Some striking examples: In SA Tamilselvan’s story, Along with the Sun, which gives the anthology its name, a young girl’s affections for a man she grew up loving lasts beyond her marriage and his and the change of seasons, till she comes face to face with “her machchan’s” wife. Then, a dam bursts and her tears soak her husband’s chest, drowning his words of a good day at the market where he has sold all his coconuts ripened under a relentless sun.

In A Muththanandam’s tale, Bullocks, the same sun beats down on Ponniah Pillai, a farmer now fallen on bad days. He goes one day to the house of cattle-owner Perumal Konar. Here the relationship is measured by memories of buffaloes – Pillai’s and Konar’s. Remembering past generosities, Konar gifts Pillai a pair. These dumb animals and Pillai, are ultimately at the mercy of the same fate. Their bonding and the respite that came their way was meant to be short-lived.

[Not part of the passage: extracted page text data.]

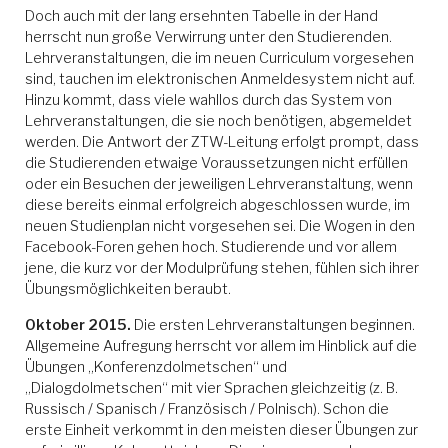
Doch auch mit der lang ersehnten Tabelle in der Hand
herrscht nun große Verwirrung unter den Studierenden.
Lehrveranstaltungen, die im neuen Curriculum vorgesehen
sind, tauchen im elektronischen Anmeldesystem nicht auf.
Hinzu kommt, dass viele wahllos durch das System von
Lehrveranstaltungen, die sie noch benötigen, abgemeldet
werden. Die Antwort der ZTW-Leitung erfolgt prompt, dass
die Studierenden etwaige Voraussetzungen nicht erfüllen
oder ein Besuchen der jeweiligen Lehrveranstaltung, wenn
diese bereits einmal erfolgreich abgeschlossen wurde, im
neuen Studienplan nicht vorgesehen sei. Die Wogen in den
Facebook-Foren gehen hoch. Studierende und vor allem
jene, die kurz vor der Modulprüfung stehen, fühlen sich ihrer
Übungsmöglichkeiten beraubt.
Oktober 2015.
Die ersten Lehrveranstaltungen beginnen.
Allgemeine Aufregung herrscht vor allem im Hinblick auf die
Übungen „Konferenzdolmetschen“ und
„Dialogdolmetschen“ mit vier Sprachen gleichzeitig (z. B.
Russisch / Spanisch / Französisch / Polnisch). Schon die
erste Einheit verkommt in den meisten dieser Übungen zur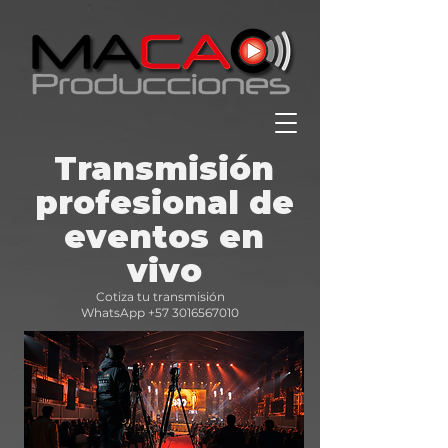
Transmisión
profesional de
eventos en
vivo
Cotiza tu transmisión
WhatsApp
+57 3016567010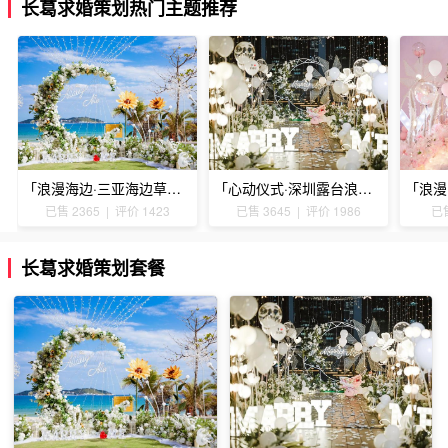
长葛求婚策划热门主题推荐
「浪漫海边·三亚海边草坪浪漫求婚」
「心动仪式·深圳露台浪漫求婚」
已售 2365 | 评价 1423
已售 3645 | 评价 1986
已售
长葛求婚策划套餐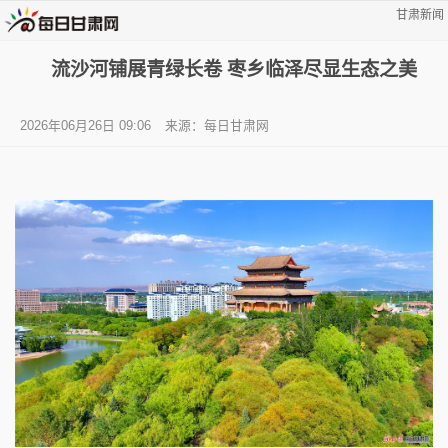
甘肃新闻
流沙河铺展青绿长卷 枣乡临泽尽显生态之美
2026年06月26日 09:06
来源：每日甘肃网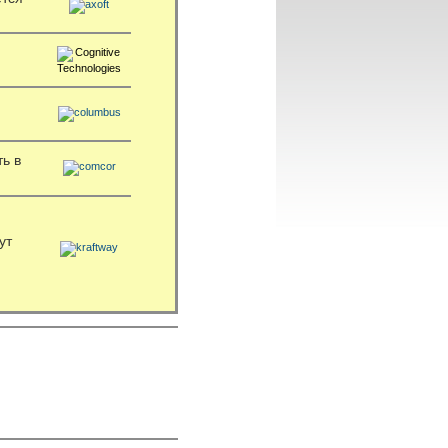
ь в
ут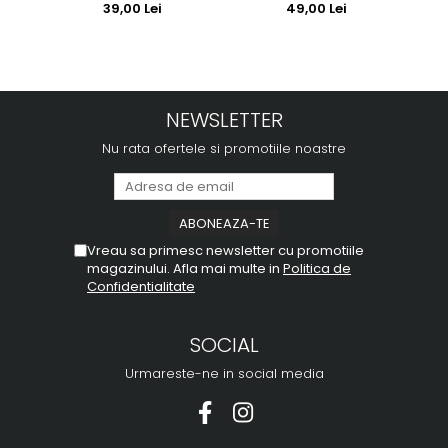
39,00 Lei
49,00 Lei
NEWSLETTER
Nu rata ofertele si promotiile noastre
Vreau sa primesc newsletter cu promotiile
magazinului. Afla mai multe in
Politica de
Confidentialitate
SOCIAL
Urmareste-ne in social media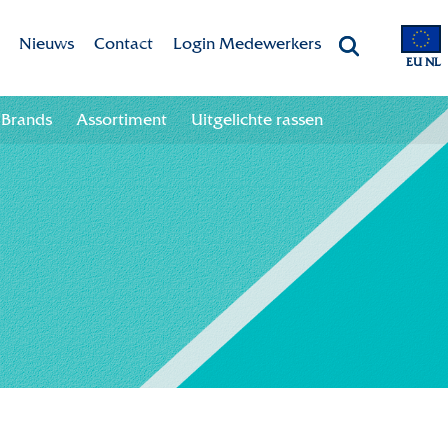
Nieuws
Contact
Login Medewerkers
EU NL
 app
Aanmelden nieuwsbrief
Contactgegevens
Brands
Assortiment
Uitgelichte rassen
 your season!
Afmelden nieuwsbrief
Team
oads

That same sense of inevitability and doom builds up towards the end of Women with Flowers on their Thalis by Paa Jeyapirakasam. Thaili, the beautiful Pallar girl, the first woman to dance with the fire pot at the festival in a village dominated by the upper caste Reddys, challenges the caste order and is shown her place. The story of inequality is upended briefly by Thaili. The hands that own lands covet her, which emboldens Thaili; the Reddy women hate her.

For the first time, they saw a Pallar woman carrying water, walking along the street that belonged to them. And she had slippers on her feet…

‘How is it, di, that you walk through the village?’

‘Who gave you the permission?’

Next morning after the panchayat’s verdict, she is back to shepherding the cattle of the village through the tamarind grove, the long torturous route. Thaili is not to be allowed her rebellion; comfort and opportunity even though they would have come her way by compromise, are to be out of her reach.

In Credibility Established by Ki Rajanarayanan, Periya Modalali refers to Masanam, his servant boy, as that “Masanam fellow”. The boy is a good worker, which the master admits as well even as he beats him. The violence meted to the boy is completely arbitrary; it is meant to assert Modalali’s right over his servant’s body, mind and soul. In a delicious irony, Masanam turns the tables on his master when the village rediscovers him as a ‘holy man’ after leaving his master’s service. When a family member falls ill, Periya Modalali has to appeal to Masanam; when the rain does not come on time it is Masanan again who is called upon to rescue the village. People now lay caste aside and throng his hut to offer him milk as one would a god.

“Then Masanam, who usually drank without his lips touching the glass, now put it to his lips and sipped the milk…”

Concerns of social justice don’t always sit well with literature. The Karisal stories are an example of how, when done right, such concerns give birth to words of power and a truly alternative imagination.

Paramita Ghosh is the author of In A Future April. An independent journalist, she lives in New Delhi.